ARCADE (Accurate and Rapid CAmera for Depth Estimation) is an innovative depth imaging research project that generates depth images per single frame while using only a single camera.
In ARCADE, the depth estimation challenge is engaged on two fronts simultaneously - both the optics and the post-processing work in tandem to achieve the final result.
The light entering camera lens holds depth information on every object in the phase of the wavefront. This information is lost in conventional imaging systems.
ARCADE is based on computational imaging, a method that manipulates the image acquisition process in order to encode this depth information in the captured image. In a conventional imaging system, all colors respond almost the same way to depth changes, in the form of out-of-focus blur. Our imaging system introduces a unique dependency between depth and color response. This dependency is achieved using a phase mask, which is a very simple and low cost micro-optical element, which can easily be added to any manufactured lens.
This innovative imaging process encodes subtle depth cues in the acquired image.
We then use a Deep Neural Network to extract the depth of every pixel in our image by interpreting the out-of-focus blur cues. By doing so, we achieve depth segmentation of the acquired image.
We start with generating a classification network that is trained to identify between 15 different depth slices. For this network training, we use artificially generated data which consists of various texture patches, blurred by the different depth-dependent kernels.
Since our goal is fast processing time, we use a relatively shallow network. Such shallow network can provide good depth estimation results due to the strong depth cues encoded in the image by the phase mask.

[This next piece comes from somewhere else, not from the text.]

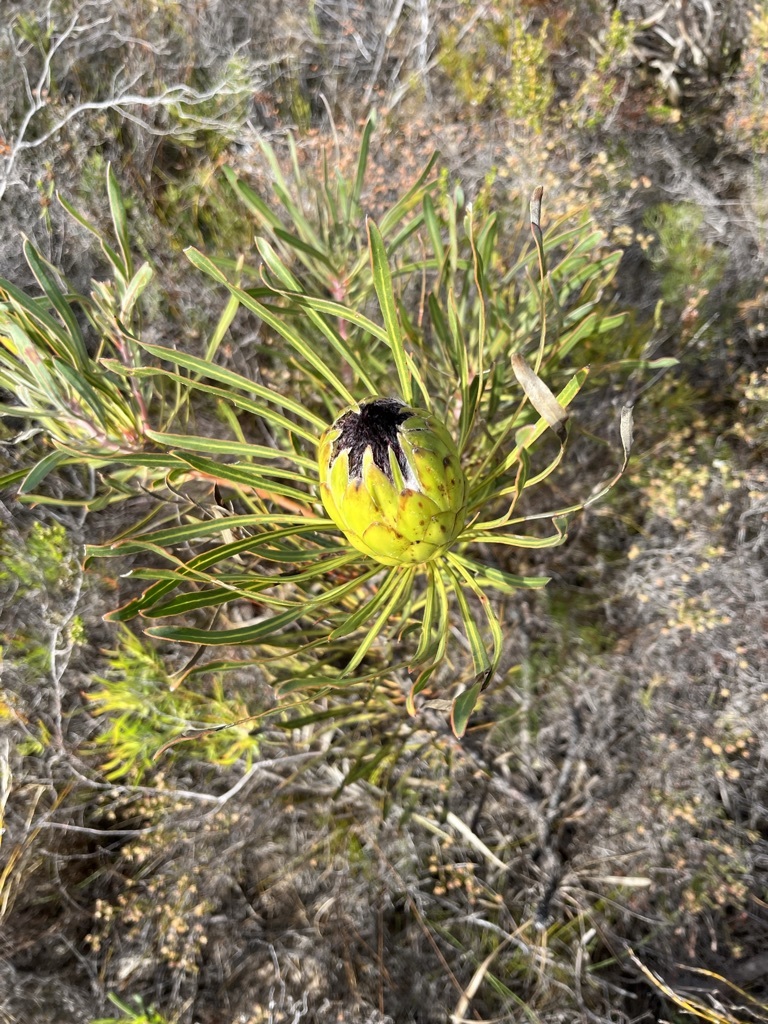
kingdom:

We then convert the classification network to a fully convolutional network, which associates every pixel in the image to its depth slice. This modification is done by turning the fully connected layer to a 15-output convolution layer and adding a deconvolution layer as well. We train this network using artificial images of 3D animated scenes. The network we trained classifies over 93% of the pixels with up to one depth slice away from the actual ground truth.
Finally, we use TensorRT to optimize our trained model for deployment on the NVIDIA Jetson TX2 and by doing so, we achieve an inference time of less than half a second for over qHD images.
To conclude, ARCADE project proves the concept of an NVIDIA Jetson TX2 based system that generates depth images while using a single camera without using any expensive optical or mechanical hardware.
The great achievement of this project as we see it is making depth imaging accessible.
Since the optical element we manufacture and use costs next to nothing, every machine powered by an NVIDIA Jetson TX2 can now generate depth images with negligible additional cost.
We hope this project will enable depth imaging for various existing applications and may also inspire the development of new ones.